Resultados promissores

O mundo acordou nesta segunda-feira (20) com duas excelentes notícias sobre o combate ao novo coronavírus. As duas vacinas consideradas mais avançadas contra a Covid-19, a da Universidade de Oxford, em parceria com a farmacêutica AstraZeneca, e a desenvolvida pelo laboratório chinês Sinovac Biotech deram resultados promissores na segunda fase dos testes em humanos. Para ambas, laboratórios brasileiros farão parte da terceira fase de testes.

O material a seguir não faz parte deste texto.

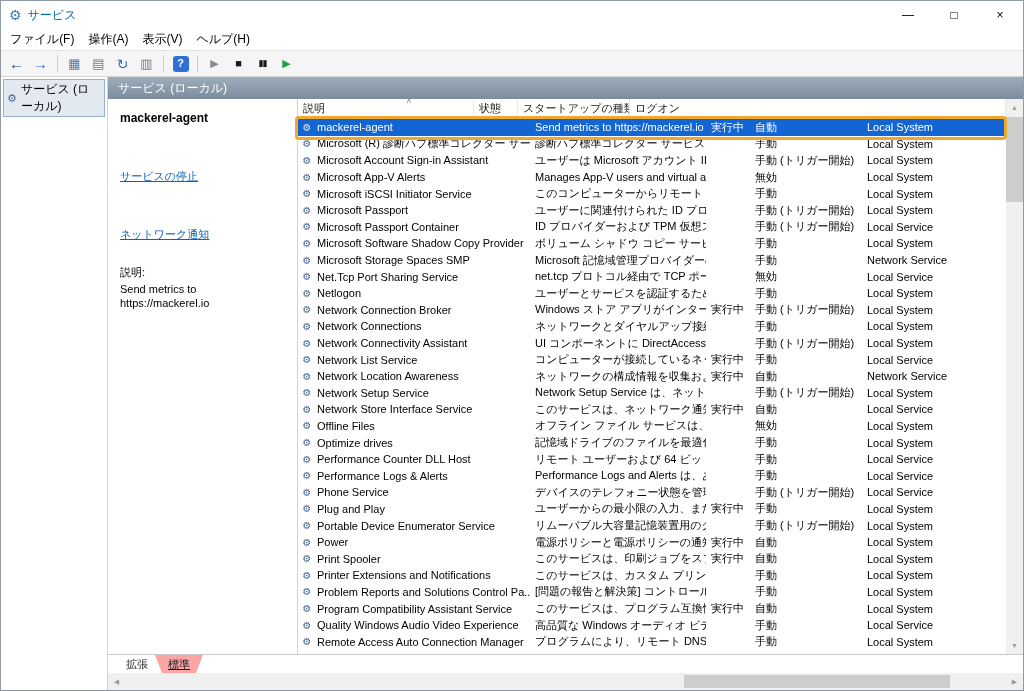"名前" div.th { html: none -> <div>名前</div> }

Infelizmente, criar uma vacina não é algo que acontece da noite para o dia, mas existe uma grande expectativa de que ela possa ser produzida já nos próximos meses. Cientistas do mundo todo estão correndo para criar uma vacina contra a Covid-19. Se tudo correr como o esperado, a nova imunização deve ficar pronta ainda este ano ou o mais tarde em 2021.

De qualquer maneira, será um recorde da ciência, se tornará a mais rápida a ser desenvolvida na história. Até agora, o sarampo detém o recorde: o vírus causador da doença foi identificado em 1953, enquanto a vacina foi aprovada em 1963, apenas dez anos depois.

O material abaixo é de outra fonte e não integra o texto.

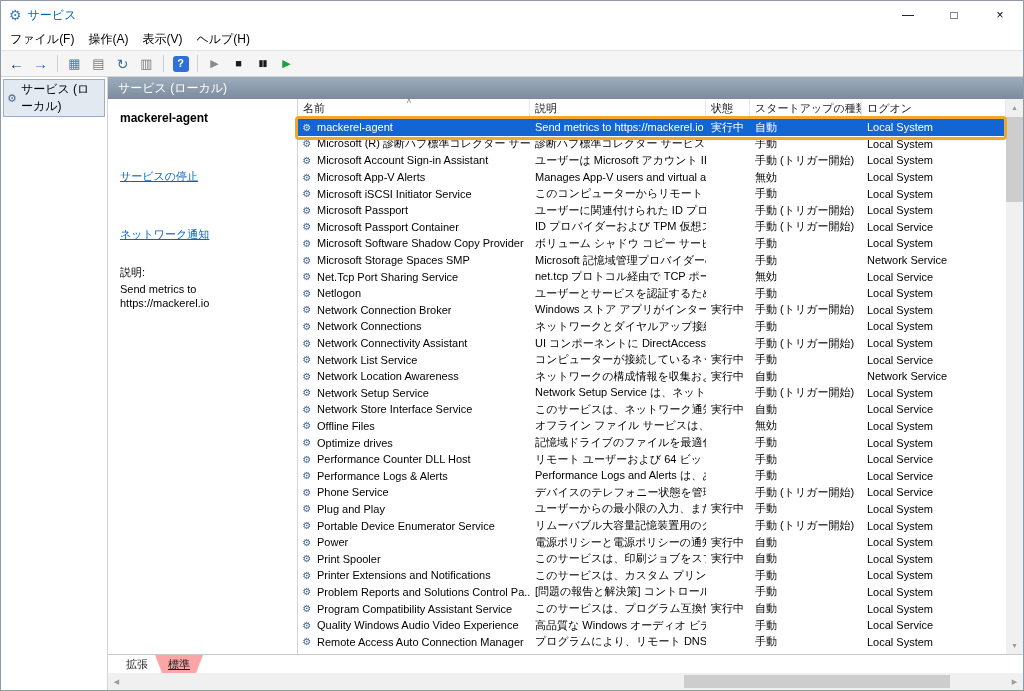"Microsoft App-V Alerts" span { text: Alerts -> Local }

A vacina de Oxford está entre as principais candidatas na luta contra a Covid-19, que já matou mais de 606 mil pessoas no mundo. A AstraZeneca assinou acordos com governos de todo o mundo para fornecer a vacina, caso ela se mostre eficaz e obtenha aprovação regulatória.

A empresa afirmou que não buscará lucrar com a vacina durante a pandemia. Essa informação, que pode soar como uma jogada de marketing, na verdade revela o comprometimento de cientistas e empresas com as vidas humanas.

Até que todos tenham acesso à dose, a vida dos pacientes graves está nas mãos dos sistemas de saúde. Por isso, enquanto a vacina não vem, a higienização das mãos, o uso de máscaras e o distanciamento social, seguem sendo nossos maiores aliados contra o coronavírus.